What follows is one of the most glorious musical numbers in the history of cinema (and no, I’m not being hyperbolic). Watch it for yourself and tell me that you’re not humming along by the time the holy relics in the shop window chime in.

“The Galaxy Song,” in which Eric Idle (always the most musical Python; he came up with the Rutles, after all) whisks a reluctant housewife along to her mortality by reminding her of her insignificance, and “Christmas In Heaven,” Graham Chapman’s best moment in the film (he plays a Bing Crosby-esque crooner surrounded by topless female Santas) are the other big numbers. Yes, “Mr. Creosote” is pure gross-out comedy, and there are a million other highlights in the film, in moments large and small.

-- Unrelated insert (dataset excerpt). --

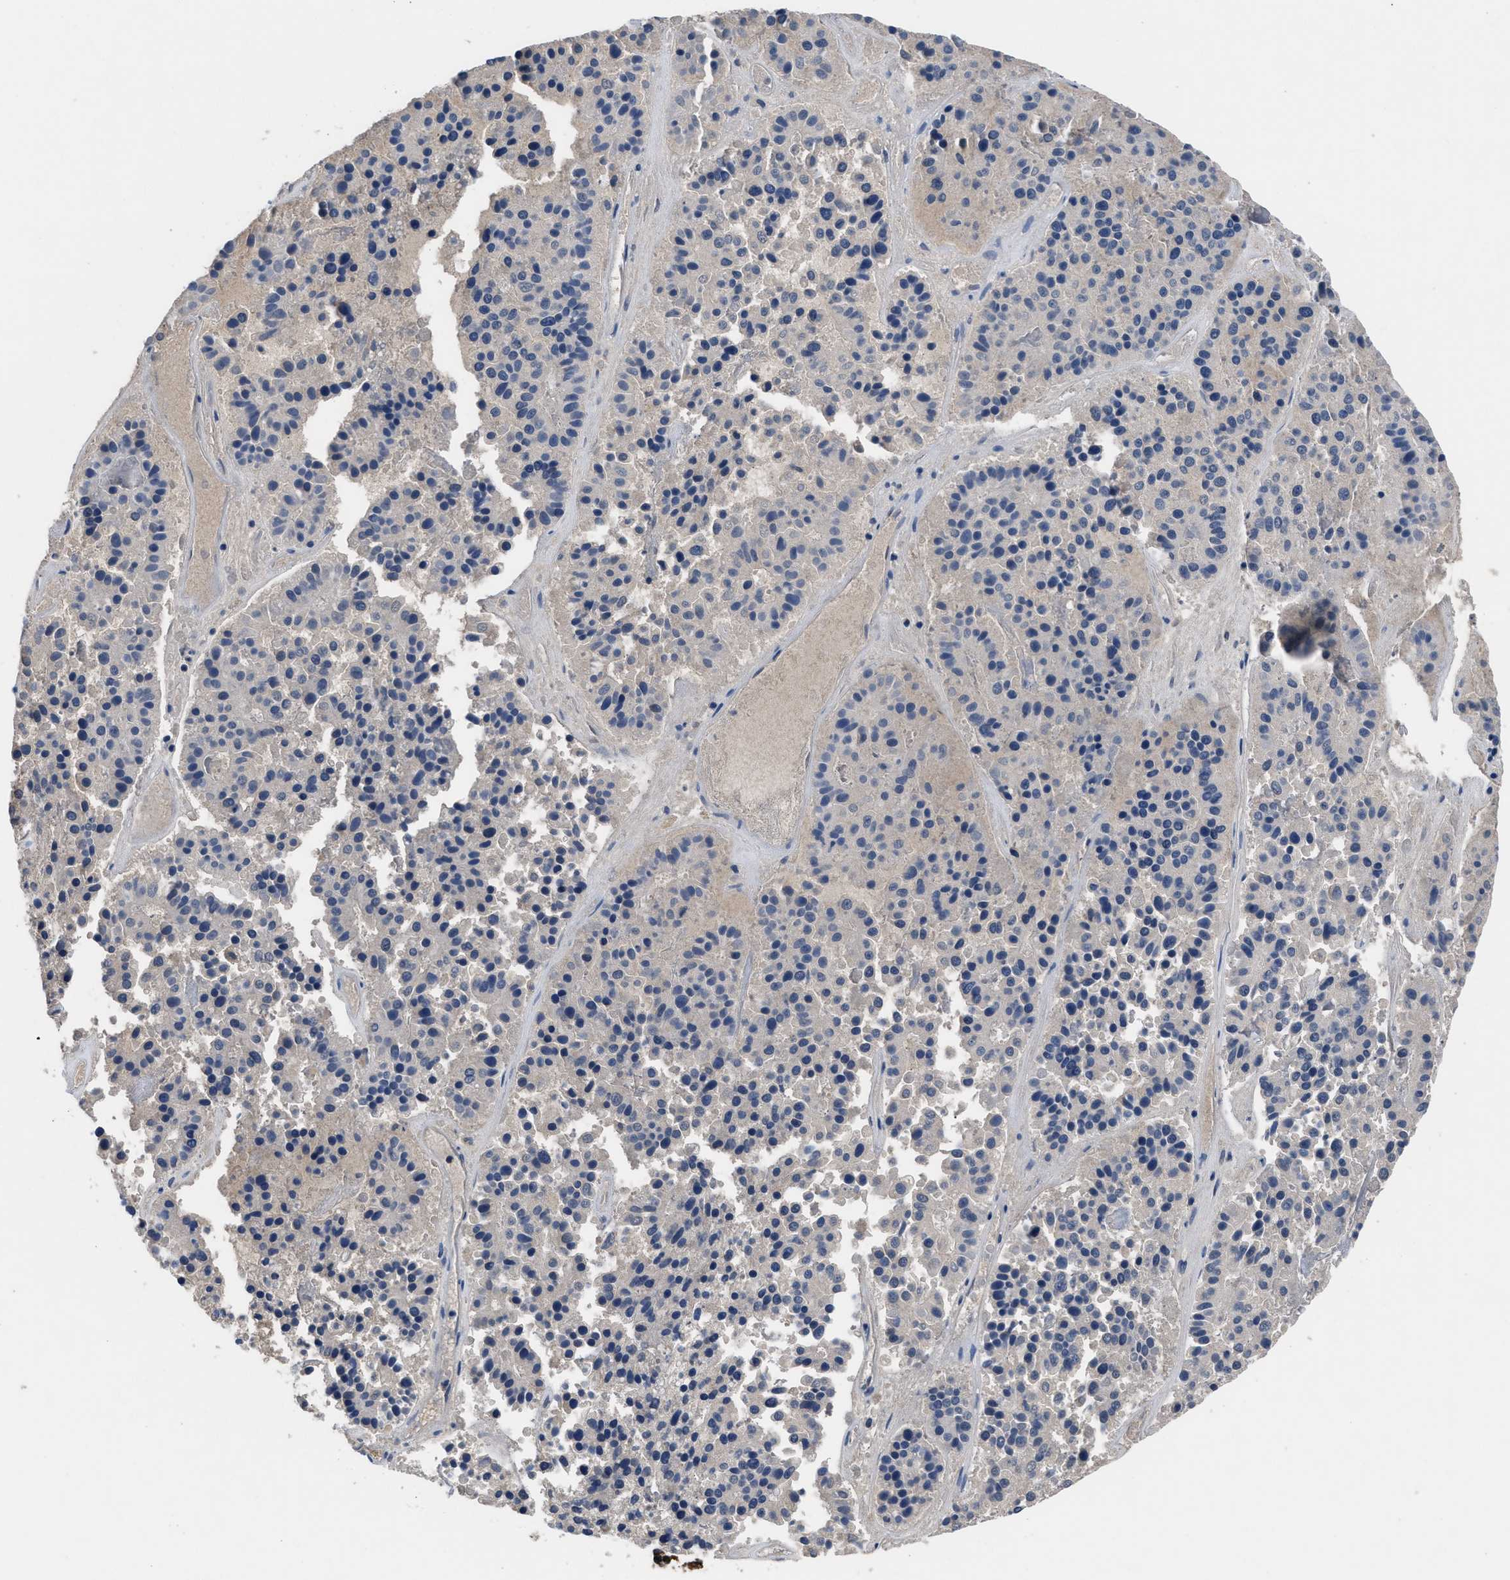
{"staining": {"intensity": "negative", "quantity": "none", "location": "none"}, "tissue": "pancreatic cancer", "cell_type": "Tumor cells", "image_type": "cancer", "snomed": [{"axis": "morphology", "description": "Adenocarcinoma, NOS"}, {"axis": "topography", "description": "Pancreas"}], "caption": "Pancreatic adenocarcinoma stained for a protein using immunohistochemistry (IHC) shows no positivity tumor cells.", "gene": "YBEY", "patient": {"sex": "male", "age": 50}}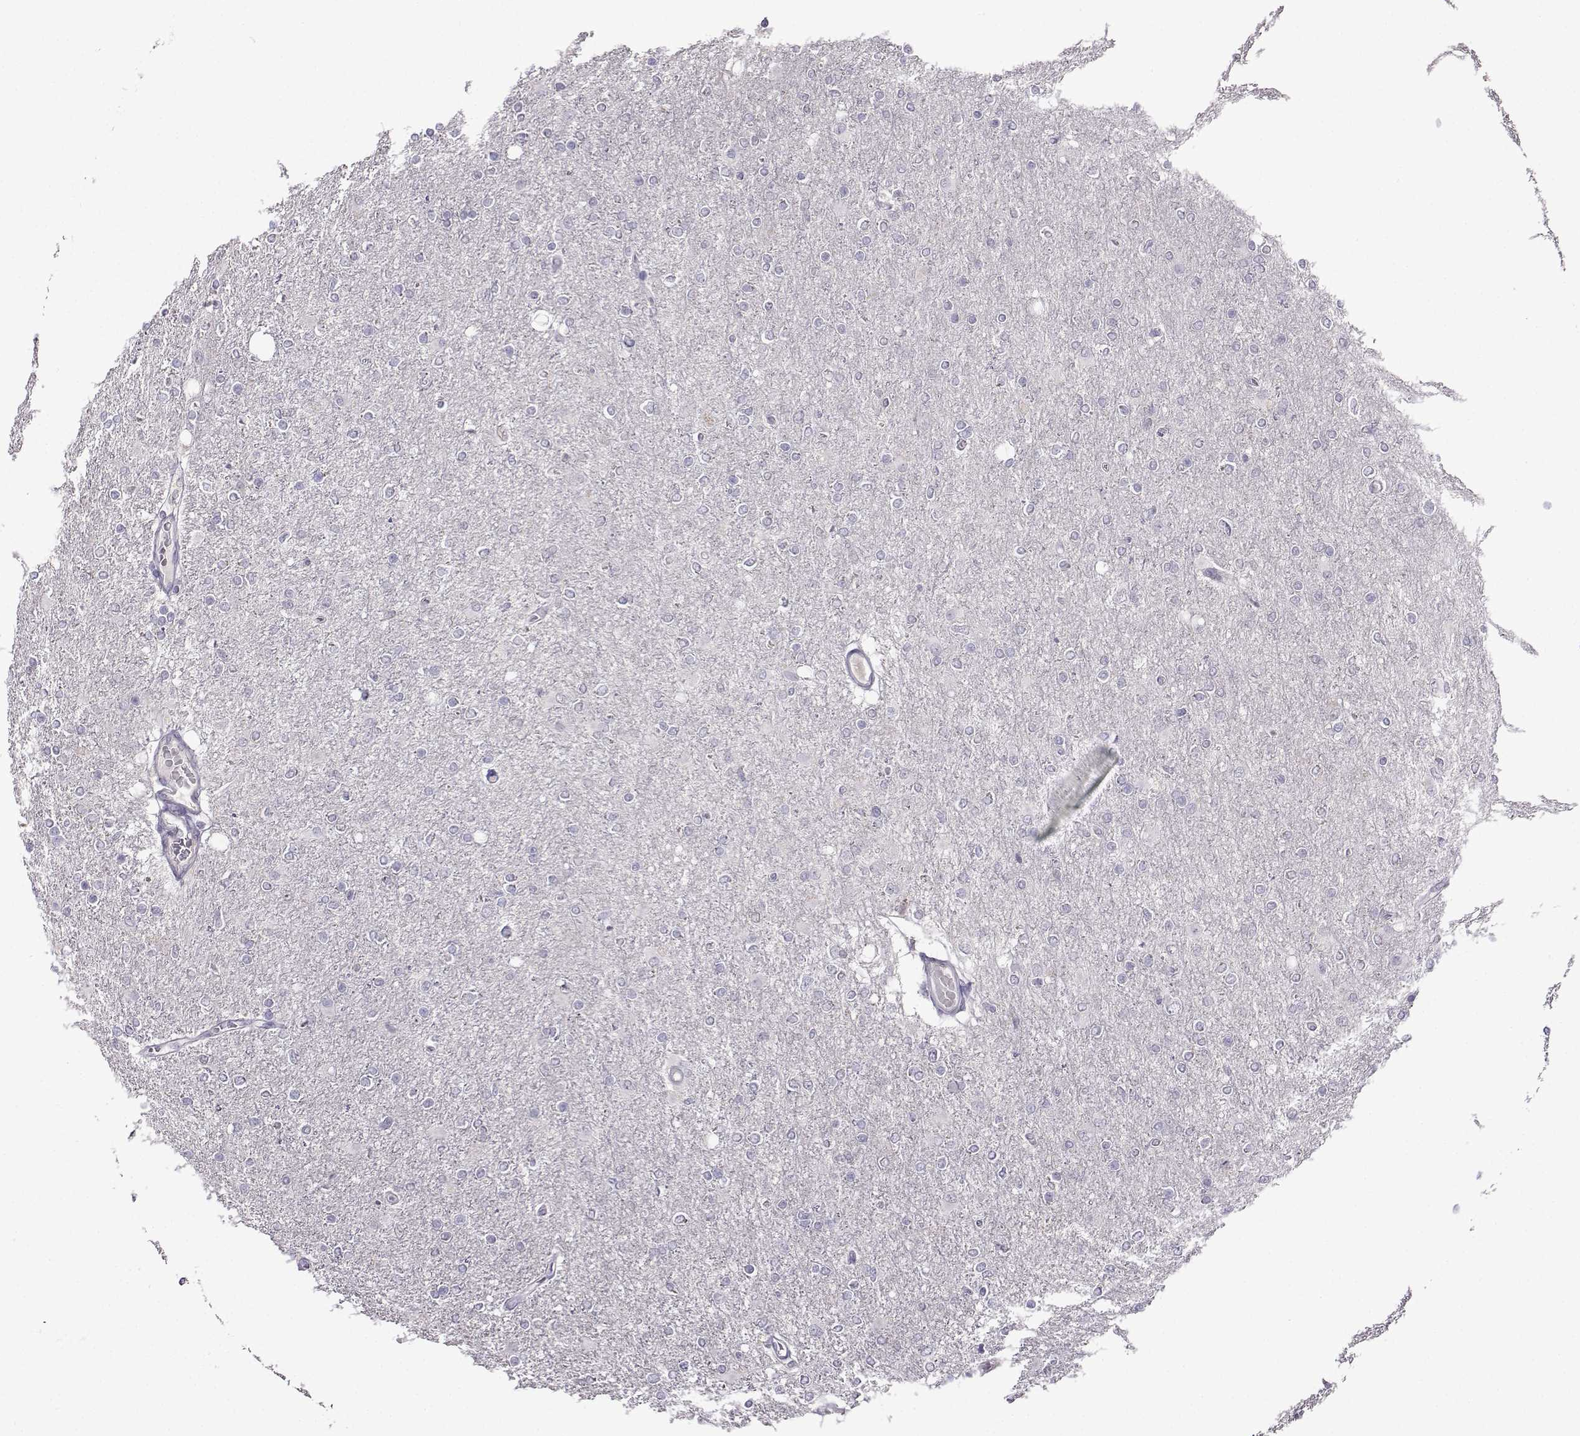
{"staining": {"intensity": "negative", "quantity": "none", "location": "none"}, "tissue": "glioma", "cell_type": "Tumor cells", "image_type": "cancer", "snomed": [{"axis": "morphology", "description": "Glioma, malignant, High grade"}, {"axis": "topography", "description": "Cerebral cortex"}], "caption": "A high-resolution photomicrograph shows IHC staining of glioma, which shows no significant expression in tumor cells.", "gene": "CRYBB1", "patient": {"sex": "male", "age": 70}}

But the musical numbers keep me coming back to this, the last real Python film (though the bizarre “where is my fish” sequence comes a close second). 

Monty Python has been a huge influence on my world outlook, and not just in terms of comedy; they sold me on the notion that figures of authority are usually pompous windbags out to get theirs, and to hell with the rest of us. That they did so with the nicest British accents (well, except for Gilliam) is just icing on the cake, as far as I’m concerned. Monty Python’s The Meaning of Life may never explain the actual meaning of life to everyone’s satisfaction, but it does speak to me: people aren’t wearing enough hats. Wait, I may have heard that one wrong.